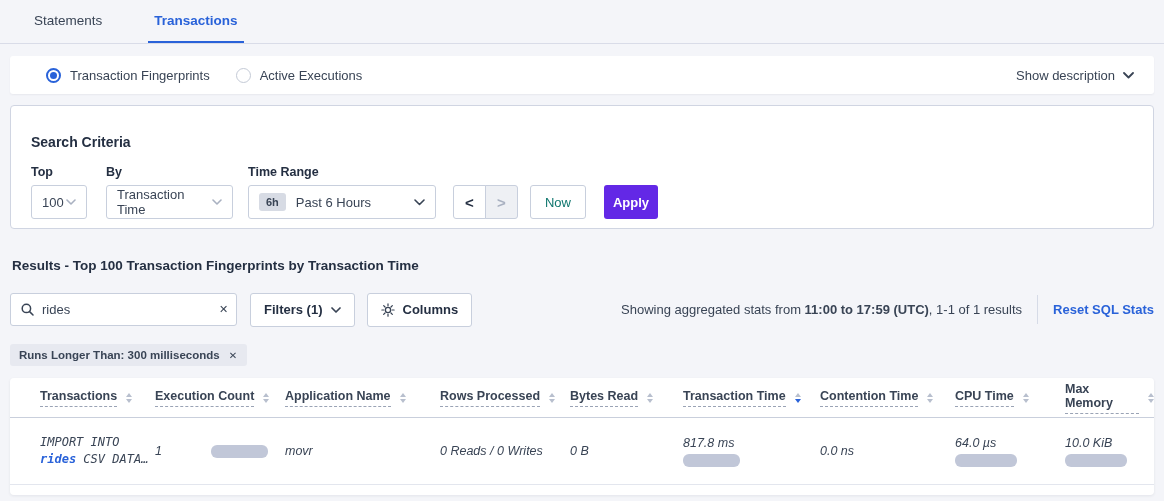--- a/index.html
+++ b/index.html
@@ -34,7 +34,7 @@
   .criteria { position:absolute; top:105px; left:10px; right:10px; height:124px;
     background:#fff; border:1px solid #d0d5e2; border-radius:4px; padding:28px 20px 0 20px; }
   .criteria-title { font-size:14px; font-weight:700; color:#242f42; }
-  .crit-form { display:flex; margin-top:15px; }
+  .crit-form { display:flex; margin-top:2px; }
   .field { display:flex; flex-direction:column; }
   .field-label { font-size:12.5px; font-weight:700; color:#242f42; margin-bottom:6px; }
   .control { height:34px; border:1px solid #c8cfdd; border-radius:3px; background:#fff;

......

The answer should be the complete listing, set down exactly, without pictures.

### Result
--- a/index.html
+++ b/index.html
@@ -34,7 +34,7 @@
   .criteria { position:absolute; top:105px; left:10px; right:10px; height:124px;
     background:#fff; border:1px solid #d0d5e2; border-radius:4px; padding:28px 20px 0 20px; }
   .criteria-title { font-size:14px; font-weight:700; color:#242f42; }
-  .crit-form { display:flex; margin-top:15px; }
+  .crit-form { display:flex; margin-top:2px; }
   .field { display:flex; flex-direction:column; }
   .field-label { font-size:12.5px; font-weight:700; color:#242f42; margin-bottom:6px; }
   .control { height:34px; border:1px solid #c8cfdd; border-radius:3px; background:#fff;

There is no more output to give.